L'expo du musée d'Art moderne de la Ville de Paris, qui s'ouvre ce vendredi, s'ac­compagne d'une autre première: son interdiction aux moins de 18 ans, alors qu'aucune plainte n'a été déposée. C'est enfin la première fois qu'un musée se félicite d'une telle restriction, alors que le public adolescent aurait sans doute été le premier intéressé à découvrir des images qui le concernent au premier chef.

« Des ados tels que les adultes refusent de les voir »

«Les avocats consultés nous ont prévenus que nous allions au-devant de gros ennuis, confie le directeur du musée Fabrice Hergott. Car oui, la pornographie pourrait nous être reprochée.» En cause: des photos d'adolescents qui se shootent, jouent avec des armes à feu, se caressent ou font l'amour. «Une œuvre crue, frontale et directe, reconnaît le directeur du musée, mais d'une grande banalité dans ce qu'elle montre.»

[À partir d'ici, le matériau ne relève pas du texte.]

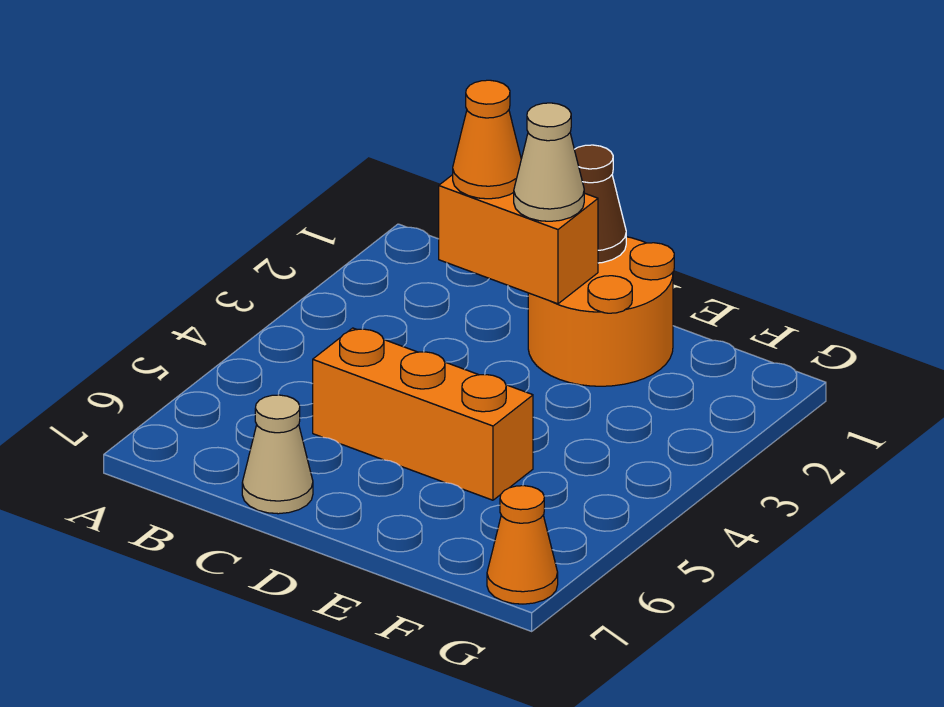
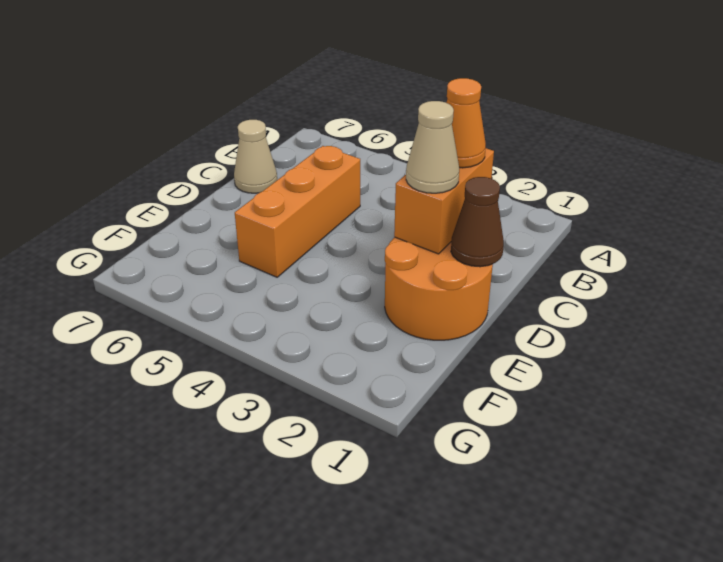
orange 1x1 cone [487,486,558,604] -> none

>> Retrouvez le diaporama de l'expo de de Larry Clark par ici

Larry Clark impressionne, mais sans jouer la carte du sensationalisme. Aucune scène macabre dans ses photos. Pas de viol ou d'overdose par exemple. Les protagonistes prennent au contraire un plaisir évident à poser devant son objectif. «C'est peut-être ça qui fait peur, constate Fabrice Hergott: la liberté et la sincérité d'un artiste qui montre des ados tels qu'ils sont et com­me les adultes refusent de les voir.»

En cela, le directeur du musée n'hésite pas à placer Larry Clark «dans la lignée d'artistes accusés en leur temps de vulgarité, comme Manet, Picasso ou Egon Schiele». Un artiste maudit, qu'il sera possible de rencontrer ce vendredi à 18h au musée d'Art moderne et samedi à la Cinémathèque française. Cette dernière profite d'une exposition qui dure jusqu'au 2 janvier pour proposer ce week-end l'intégrale de ses films.